# REQUIREMENT 1
From the article about the Ealing Council no-confidence vote, extract the passage between "Mr Bell had" and "of prior consultation.", inclusive.
# REQUIREMENT 2
Summarize the article about the Ealing Council no-confidence vote in two sentences.
# REQUIREMENT 3
Continue the article about the Ealing Council no-confidence vote from where it stops.

# SELECTED TEXT
--
Ealing Council’s leader survives no-confidence motion by one vote
29 September, 2020 / by Matt Smith
The leader of Ealing Council, Councillor Julian Bell, has headed off a motion of no confidence by a single vote, with councillors voting by 27 to 26 against the motion.
The vote was held on Monday 28 September, following the revelation that the council had failed to consult with London Ambulance Service before the controversial Low Traffic Neighbourhood schemes were imposed in the borough.
Mr Bell had given councillors in the affected wards assurances that all the emergency services had been informed of the plans.
Protests against the introduction of Low Traffic Neighbourhood schemes in Ealing were reported in the national press earlier this month, with residents unhappy about the lack of prior consultation.
Council ‘deeply regrets’ mistake
On 25 September, the Council released a joint statement addressing the issue:
“Ealing Council works closely with all the emergency services in our borough and the safety of residents is always the council’s first priority.
“There has been ongoing engagement with all services regarding the implementation of low traffic neighbourhoods.
“We have used feedback from these discussions with colleagues in the emergency services to adapt and improve plans as quickly as possible…
“Regrettably, the London Ambulance Service was not consulted at the same time as the Metropolitan Police and the London Fire Brigade.
“Although delayed, feedback from the London Ambulance Service on all of Ealing’s low traffic neighbourhood schemes including those for two schemes (Loveday Road, LTN 30 and West Ealing North, LTN20 ) due for implementation by the end of September has now been given and taken on board. We are reviewing our procedures to ensure this doesn’t happen again.
“We deeply regret this mistake and the council has apologised to the London Ambulance Service. The London Ambulance Service has acknowledged that since this issue came to light the constructive way in which we have engaged with them and taken on board their recommendations could serve as an approach to follow.”
Images above: Councillor Julian Bell, a vandalised traffic planter after protests in Ealing in early September
Leader of Council ‘must resign’
The Leader of the Opposition on Ealing Council, Greg Stafford described the mistake as “beyond disgraceful.”
He has called for the resignation of both Councillor Bell and the Transport spokesperson Councillor Mik Sabiers in response to the council’s admission.
--
# RAW DATA
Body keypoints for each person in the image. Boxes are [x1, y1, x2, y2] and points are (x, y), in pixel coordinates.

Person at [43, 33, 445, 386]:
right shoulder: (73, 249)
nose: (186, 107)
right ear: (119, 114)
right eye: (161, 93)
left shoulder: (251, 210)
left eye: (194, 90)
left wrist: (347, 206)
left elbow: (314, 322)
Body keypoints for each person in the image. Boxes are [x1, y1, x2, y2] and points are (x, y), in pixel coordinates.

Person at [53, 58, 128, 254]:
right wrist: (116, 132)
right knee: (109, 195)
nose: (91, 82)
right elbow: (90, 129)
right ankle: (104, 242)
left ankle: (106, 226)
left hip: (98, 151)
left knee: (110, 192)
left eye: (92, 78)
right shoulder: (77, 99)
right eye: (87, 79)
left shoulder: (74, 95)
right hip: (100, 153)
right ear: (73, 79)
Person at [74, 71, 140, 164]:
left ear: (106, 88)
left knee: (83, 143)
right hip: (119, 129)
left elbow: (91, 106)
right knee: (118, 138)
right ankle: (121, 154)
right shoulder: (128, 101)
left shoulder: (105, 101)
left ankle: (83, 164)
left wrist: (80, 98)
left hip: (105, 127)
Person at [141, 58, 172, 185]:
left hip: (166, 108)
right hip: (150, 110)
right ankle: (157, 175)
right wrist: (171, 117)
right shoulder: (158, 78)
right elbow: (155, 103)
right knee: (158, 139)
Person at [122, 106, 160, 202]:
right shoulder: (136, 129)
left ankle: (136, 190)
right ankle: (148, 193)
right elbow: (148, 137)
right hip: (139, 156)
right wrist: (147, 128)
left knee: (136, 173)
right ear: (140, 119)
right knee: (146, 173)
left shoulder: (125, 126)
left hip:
--
# TASK RESULT 1
Mr Bell had given councillors in the affected wards assurances that all the emergency services had been informed of the plans.
Protests against the introduction of Low Traffic Neighbourhood schemes in Ealing were reported in the national press earlier this month, with residents unhappy about the lack of prior consultation.

# TASK RESULT 2
Ealing Council leader Julian Bell survived a no-confidence motion by 27 votes to 26 on 28 September, after it emerged that the council had not consulted London Ambulance Service before imposing Low Traffic Neighbourhood schemes. The council said it deeply regretted the mistake and had apologized to the ambulance service, while opposition leader Greg Stafford called for Bell and transport spokesperson Mik Sabiers to resign.

# TASK RESULT 3
“The LTNs were introduced without any consultation with residents, but Ealing Labour Council have long shown scant regard for residents’ views. But to fail in their legal obligation to consult with the London Ambulance Service on the implementation of LTNs is beyond disgraceful; there are serious repercussions when dealing with life and death situations where time is of the essence and to totally disregard this, is gross negligence.
“The recent removal of some bollards and their replacement with ANPR cameras is a tacit admission that the scheme hindered the proper progress of emergency vehicles and therefore endangered the lives of local residents.
“The council leader Cllr Julian Bell, who has been so instrumental in forcing these rushed measures through, and his transport spokesman Cllr Mik Sabiers must resign.”
Image above: Leader of the Opposition on Ealing Council – Councillor Gregory Stafford
Ambulances potentially impeded by road closures
A spokesperson for the London Ambulance Service said:
“As the busiest ambulance service in the country, our focus is on achieving the best outcomes for ill and injured patients and ensuring we reach them in response times set by the government.
“Changes to road layouts, traffic management schemes, and road closures all have the potential to impede our response to the most critically ill people and could delay life-saving treatments or conveyance to the nearest emergency department.
“This is why we continue to work with Transport for London (TfL) and local authorities, including Ealing, to ensure emergency vehicle access is properly considered, and the impact of any changes monitored.
“We will continue to discuss these issues at the emergency services group, made up of local authority traffic teams and TfL, as well as make representations at a local level where necessary.”